Search code examples
distributed-computingcloudflareserverlesscloudflare-workers

What are the use cases to store ReadableStream in the distributed data store like Cloudflare Workers KV?


Cloudflare's own globally distributed data store – Workers KV – can accept data of three "types": string, ArrayBuffer and ReadableStream.

While the use cases for the former two are clear enough, I am struggling to figure out how stored ReadableStream could be useful. I am familiar with the concept: using it you can "stream" different values over time, but what is the deal to put this in the data store? What are typical scenarios?


Solution

  • The difference between passing a string, ArrayBuffer, or ReadableStream is not what data is stored, but rather how the data gets there. Note that you can store data as a string and then later read it as an ArrayBuffer or vice versa (strings are converted to/from bytes using UTF-8). When you pass a ReadableStream to put(), the system reads data from the stream and stores that data; it does not store the stream itself. Similarly, when using get(), you can specify "stream" as the second parameter to get a ReadableStream back; when you read from this stream, it will produce the value's content.

    The main case where you would want to use streams is when you want to directly store the body of an HTTP request into a KV value, or when you want to directly return a KV value as the body of an HTTP response. Using streams in these cases avoids the need to hold the entire value in memory all at once; instead, bytes can stream through as they arrive.

    For example, instead of doing:

    // BAD
    let value = await request.text();
    await kv.put(key, value);
    

    You should do this:

    // GOOD
    await kv.put(key, request.body);
    

    This is especially important when the value is many megabytes in size.
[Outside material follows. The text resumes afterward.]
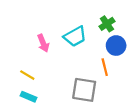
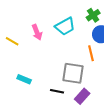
yellow line: (27, 75) -> (12, 41), moved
The former version would read the entire value into memory to construct one large string (including decoding UTF-8 to UTF-16), only to immediately write that value back out into a KV (converting UTF-16 back to UTF-8). The latter version copies bytes straight from the incoming connection into KV without ever storing the whole value in memory at once.

    Similarly, for a response, instead of doing:

    // BAD
    let value = await kv.get(key);
    return new Response(value);
    

    You can do:

    // GOOD
    let value = await kv.get(key, "readableStream");
    return new Response(value);
    

    This way, the response bytes get streamed from KV to the HTTP connection. This not only saves memory and CPU time, but also means that the client starts receiving bytes faster, because your Worker doesn't wait until all bytes are received before it starts forwarding them.